**DOCUMENT PASSAGE**
Minister of Household

The pandemic has added titles and functions as we share virtual space

by Mike Ferguson | Presbyterian News Service

The Rev. Dr. José Irizarry is Vice President of Education for the Board of Pensions. (Contributed photo)

LOUISVILLE — The Rev. Dr. José Irizarry has plenty of roles and titles, including Vice President of Education for the Board of Pensions. In recent weeks, he told the Rev. Dr. Lee Hinson-Hasty Wednesday during a Facebook Live event, the pandemic has added a new important title to his portfolio: Minister of Household.

“As minister of household, we are institutional beings,” Irizarry said. “All the institutions we belong to have collapsed into one place we call home. Home is now church, workplace and school.

When those coalesce into one place, he said, it takes the people who understand the space to make it work. “Debating what’s for dinner, discussing school assignments and having different opinions — families are reclaiming a space, and those discussions are precious.”

Hinson-Hasty, senior director for Theological Education Funds Development for the Presbyterian Foundation, has a guest on at 1 p.m. Eastern Time each Wednesday to talk about life and ministry during the pandemic. Irizarry’s conversation was titled “Education in Virtual Society.” Interviews typically last about 30 minutes.

**WHAT THE EXERCISE ASKS**
Pick up the Minister of Household article where it stops and write its next few paragraphs.

**DATASET EXTRACT**
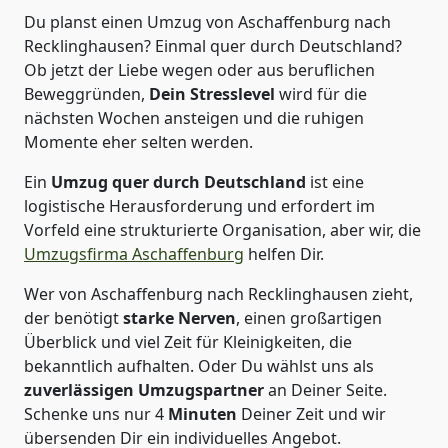
Du planst einen Umzug von Aschaffenburg nach
Recklinghausen? Einmal quer durch Deutschland?
Ob jetzt der Liebe wegen oder aus beruflichen
Beweggründen,
Dein Stresslevel
wird für die
nächsten Wochen ansteigen und die ruhigen
Momente eher selten werden.
Ein
Umzug quer durch Deutschland
ist eine
logistische Herausforderung und erfordert im
Vorfeld eine strukturierte Organisation, aber wir, die
Umzugsfirma Aschaffenburg
helfen Dir.
Wer von Aschaffenburg nach Recklinghausen zieht,
der benötigt
starke Nerven
, einen großartigen
Überblick und viel Zeit für Kleinigkeiten, die
bekanntlich aufhalten. Oder Du wählst uns als
zuverlässigen Umzugspartner
an Deiner Seite.
Schenke uns nur
4
Minuten
Deiner Zeit und wir
übersenden Dir ein individuelles Angebot.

**EXERCISE RESULT**
Even with all the technology now available, Irizarry noted that many people of faith are returning to traditional means to communicate with one another and share God’s love in tangible ways, through letter-writing, cookie baking and phone trees, among others. “These are ways of getting closer as a society,” he said.

When online courses were first being offered in the early 1990s, Irizarry “was part of the resistance, let me tell you,” he told Hinson-Hasty. “It’s a way to capture a larger audience of students, but how can we define that as a real community without the presence of the person? Then we turned it into a theological discussion: We can’t be a community without an incarnational component.”

Now, of course, online offerings, including worship, are no longer transitional. “We will continue to use means like this,” he said, shaping the visual space in the same way an architect designs a house to fit the environment, including the lot on which the house will be constructed.

“The tendency is to try to find the models, especially when you are trying to do it fast,” he said. “An online community allows you to go to different places to look for information. It’s a different kind of community.”

Some experiences cannot be replicated for an online community. One example for worshipers is the pleasure one’s nose derives from burning incense as part of in-person worship. Even the smell of the people around you, Irizarry said with a laugh, is part of that sense of community.

Taste is another sensory experience that requires creativity for an online community to enjoy. Hinson-Hasty said his worshiping community uses a very sweet bread his children used to call “community bread” instead of communion bread. Maybe they were onto something, he said.

He said his family is considering purchasing the bread for household communion use. “It seems silly,” he said, “but it reminds me of taste and flavor being part of communion.”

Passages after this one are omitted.